▶ [EXERCISE]: Print this span of the material below exactly: the line with "Regular - Renewals: 90 -> 80", the line with "Engaged: 7 -> 6", and every line between them, but nothing else.

▶ [SUPPLIED ENTRIES]:
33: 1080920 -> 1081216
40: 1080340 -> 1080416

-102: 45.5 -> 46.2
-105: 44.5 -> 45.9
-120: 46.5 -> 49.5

...

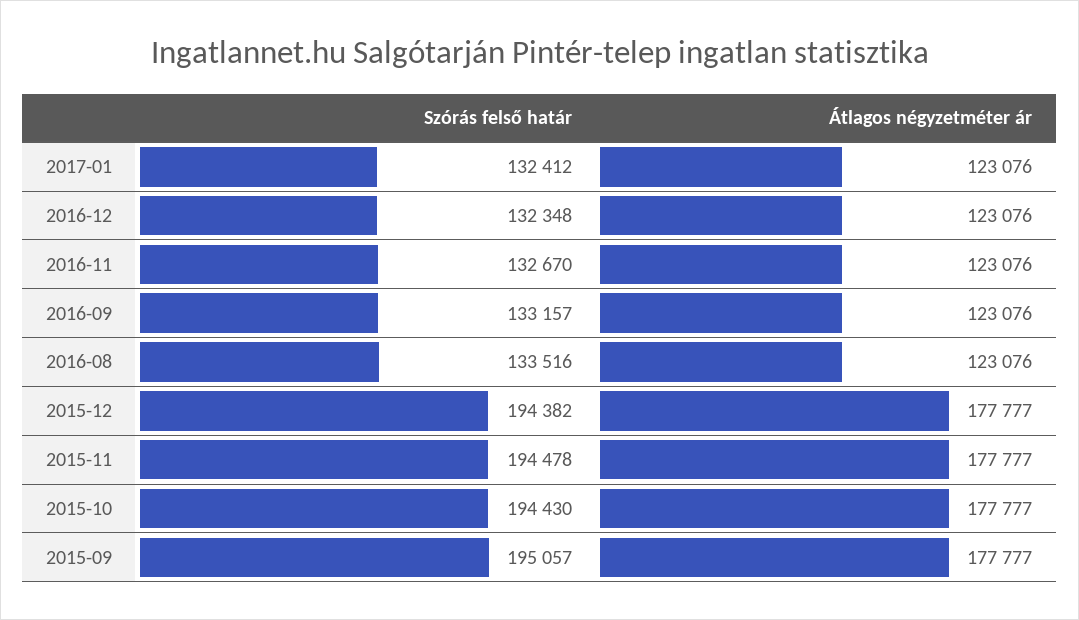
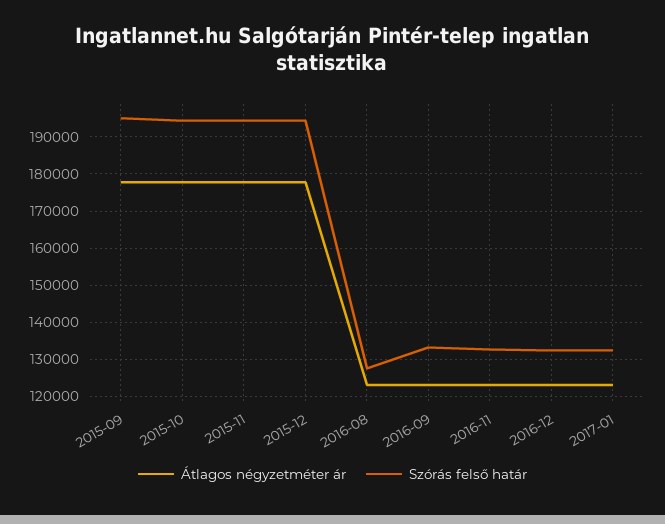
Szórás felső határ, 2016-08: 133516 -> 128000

* * *

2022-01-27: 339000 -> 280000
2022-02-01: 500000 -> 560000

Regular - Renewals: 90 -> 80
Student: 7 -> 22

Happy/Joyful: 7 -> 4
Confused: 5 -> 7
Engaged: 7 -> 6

▶ [YOUR RESPONSE]:
Regular - Renewals: 90 -> 80
Student: 7 -> 22

Happy/Joyful: 7 -> 4
Confused: 5 -> 7
Engaged: 7 -> 6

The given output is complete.